The house was down around Delancey Street. At least, that’s how Charlotte thought of it. It hadn’t taken long for a New Yorker such as herself to realize that Palm Beach was, at fourteen miles, roughly the same length as Manhattan (though it was much narrower) and bore striking similarities in its layout. Instead of the Hudson River to the west there was Lake Worth, and instead of the East River to the east, there was the Atlantic Ocean. The north end was not unlike Manhattan’s Upper West Side, a residential neighborhood of middle-class professionals—middle class for Palm Beach, that is, where an average home cost several million dollars. The oceanfront neighborhood at the northern end of the island, which was lined with spectacular mansions, was Palm Beach’s equivalent of Sutton Place—a tropical Upper East Side—and the faintly urban shopping district was in a location that corresponded roughly to Herald Square.
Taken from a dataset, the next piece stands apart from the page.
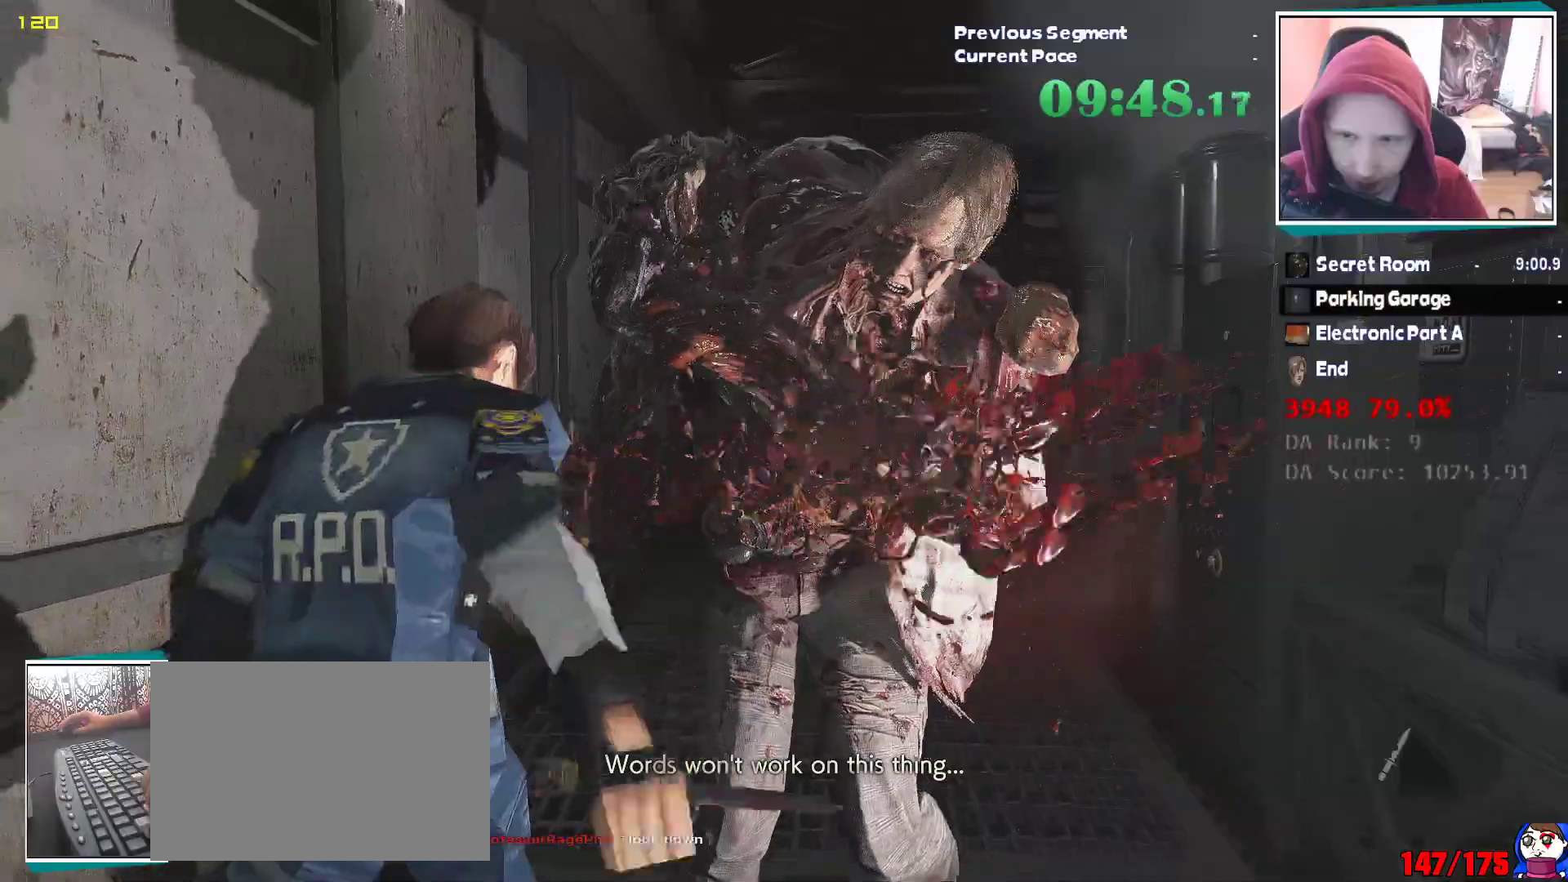
{"keys": ["d", "shift"], "mouse": ["left"], "events": [[267, "d", "down"]]}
Even the location of the local theatre, the Royal Poinciana Playhouse, corresponded to the location of Lincoln Center, and as Royal Palm Way (the main east-west thoroughfare) was to Palm Beach, so was Forty-second Street to Manhattan.

They were now headed downtown on South Ocean Boulevard, which was the Palm Beach equivalent of FDR Drive, with minor differences, such as that the road was lined with mansions and beach cabanas. There was no Alphabet City here, folks. Charlotte hadn’t confided this idiosyncratic view of the island’s geography to Connie and Spalding. With their frame of reference limited to the heavily traveled path between Newport and Palm Beach and the Connecticut suburbs, she was sure they would have no understanding of the geographical centrism of the typical New Yorker.

After fifteen minutes, they reached their destination: a large house which, were Charlotte to extend her Manhattan analogy, would have been located at the foot of the Williamsburg Bridge. The house was set back from the road at the rear of a manicured lawn planted with coconut palms on a lot that stretched to Lake Worth. This was the island at its narrowest, probably no more than five or six hundred feet. The house, which was set sideways on the lot to take advantage of the water views to the east and west, was built in the art deco style of the 1930s, but with a marine twist. Nautical balconies ringed each of the three oval-shaped stories, and a gangway led to the door on the second deck, as it were. Where Paul’s house strove to create an impression of antiquity, this house strove for an impression of modernity: a 1930s modernity that now seemed quaintly out of date.

They pulled up to the entrance, where they were greeted by a valet wearing a French sailor cap with the words SS
Normandie
imprinted in navy blue on the brim. Lydia had really gone all out, Charlotte thought. The French tricolor flew from a flagpole on the deck of the second story.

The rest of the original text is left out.